Guidelines and Suggestions

As mentioned already, you must not modify the public methods of the classes that we have provided (although you may add new public methods). Beyond this basic requirement, there is a fair bit of leeway in how to actually carry out the implementation. Below are some suggestions.

File and page layout. Each record file will likely need one or more header pages, on which you store information about the file as a whole, followed by a collection of data pages. Each data page will likely also contain some header information in addition to records.

File header management. Your implementation of RecordManager::openFile will call PageFileManager::openFile to actually open the file. You will probably also want to read some header information at that time, containing information such as record size and the number of pages in the file, and copy it into your RecordFileHandle object as class data. Once you have read the header information, you can unpin the header page to free its block in the buffer pool. If changes are made later to the header information, it must be eventually written back to the file when the file is closed.

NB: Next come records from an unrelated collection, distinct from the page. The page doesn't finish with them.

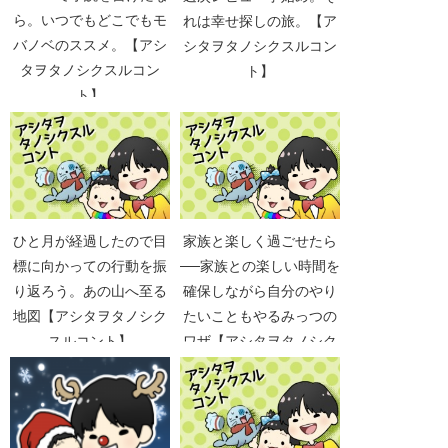
ら。いつでもどこでもモ
れは幸せ探しの旅。【ア
バノベのススメ。【アシ
シタヲタノシクスルコン
タヲタノシクスルコン
ト】
ト】
家族と楽しく過ごせたら
ひと月が経過したので目
──家族との楽しい時間を
標に向かっての行動を振
確保しながら自分のやり
り返ろう。あの山へ至る
たいこともやるみっつの
地図【アシタヲタノシク
ワザ【アシタヲタノシク
スルコント】
スルコント】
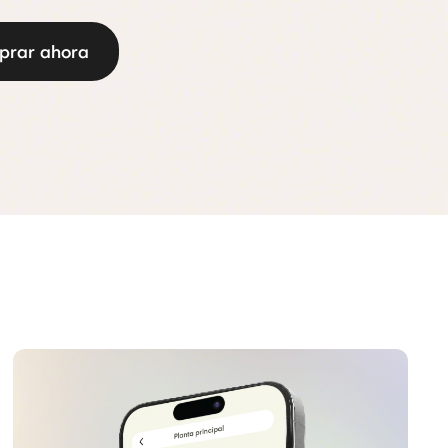
rar ahora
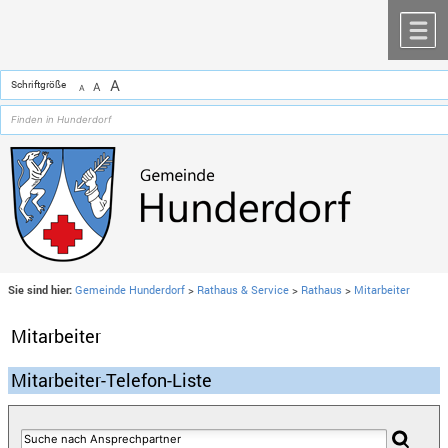
Zum Inhalt
,
zur Navigation
oder
zur Startseite
springen.
chließen
M
A
Schriftgröße
A
A
Sie sind hier:
Gemeinde Hunderdorf
>
Rathaus & Service
>
Rathaus
>
Mitarbeiter
Mitarbeiter
Mitarbeiter-Telefon-Liste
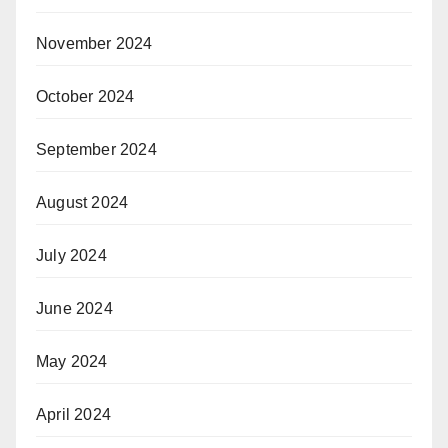
November 2024
October 2024
September 2024
August 2024
July 2024
June 2024
May 2024
April 2024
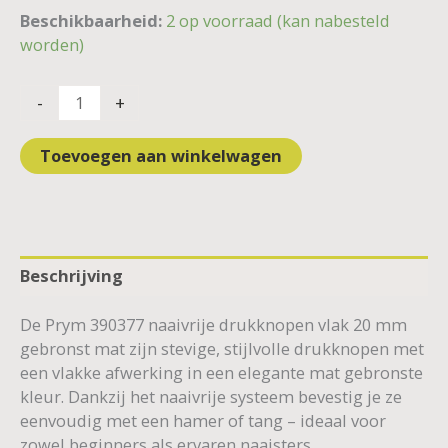
Beschikbaarheid:
2 op voorraad (kan nabesteld
worden)
-
+
Toevoegen aan winkelwagen
Beschrijving
De Prym 390377 naaivrije drukknopen vlak 20 mm
gebronst mat zijn stevige, stijlvolle drukknopen met
een vlakke afwerking in een elegante mat gebronste
kleur. Dankzij het naaivrije systeem bevestig je ze
eenvoudig met een hamer of tang – ideaal voor
zowel beginners als ervaren naaisters.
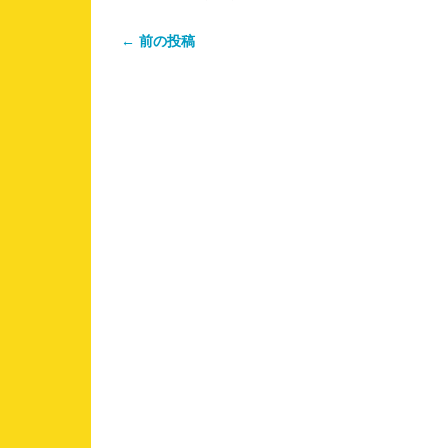
← 前の投稿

Record identifiers. The RecordID class defines unique identifiers for records within a given file. Record identifiers will serve as tuple identifiers for higher-level DavisDB components. Thus, the identifier for a given record should be permanent, and should not change if the record is updated, or when other records are inserted or deleted.

Keeping track of free space. When inserting records, you are strongly discouraged from performing a linear space through pages in order to find a page with free space. Rather, you should adopt an approach like one of those described in lecture. You should also take care to avoid placing a limit on the total number of records that can be stored in a file: each file should be allowed to grow arbitrarily large. (Of course, there is an implicit limit given by the range of the int data type used for record and page numbers, but it should be possible to change this type - say, to a long - without otherwise changing your code.)

Grading

As stated on the main project page, the standard formula for grading project components is 80% for correctness (as verified by automated testing), and 20% for the writeup and for code design and readability.

Testing and Submission

We have provided a basic set of tests in the file Test.cpp. These are just meant to get you started, and an important part of the project involves developing your own thorough tests. The grading will be done using a more comprehensive version of these basic tests. Beware, we will try hard to break your code!

Details about obtaining the code distribution, using your team's subversion repository, and submitting your code are on the main project page.

Acknowledgments

Major aspects of the DavisDB project are derived from the RedBase project developed by Jennifer Widom for use in CS 346 at Stanford, and used here with her permission.